What Tsoi Yuen villagers have suffered makes a great human interest story. Two years ago, their houses were flattened to make way for a cross-border high-speed railway link. They stayed united and vowed to rebuild a new village elsewhere. With government compensation and the help of the Heung Yee Kuk, the powerful rural affairs body, they thought their new homes would be ready by now.
Unfortunately, the script did not work out as planned. Their latest frustration is that they cannot continue with the building works near Pat Heung because the access road has been blocked after a change in ownership. This came despite assurance from the kuk that the issue of access rights had been settled. Last week emotional villagers cried for help and offered HK$500,000 to use the road. The owner refused, citing what he called the villagers' bad attitude as an obstacle to negotiation.

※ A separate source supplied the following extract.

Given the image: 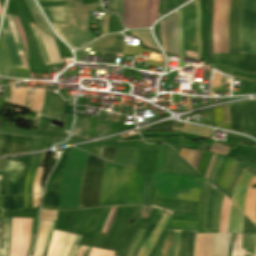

This is not the first time that tempers have flared over land use and access rights in rural area. It has to be asked why houses are allowed to be built without road access in the first place. Such disputes are unthinkable in an urban context. Clear rules on urban planning and administration means every development project is well supervised and delivered. But as you move further north, the rule of law appears to fade. Poor government supervision and enforcement means settlements can shoot up here and there without planning. This can result in confusing land ownership and rights.
There are welcome signs that both sides are returning to the negotiating table, after the Tsoi Yuen villagers opted for a more conciliatory approach and yesterday apologised on radio for their attitude. It is regrettable that rural leaders take pride in defending what they see it as the indigenous people's unique way of doing things. Hong Kong has long moved away from a feudalistic society where peasants had to bow and beg for favours from the rich and powerful. Outdated customs and practices are to be discarded rather than jealously guarded.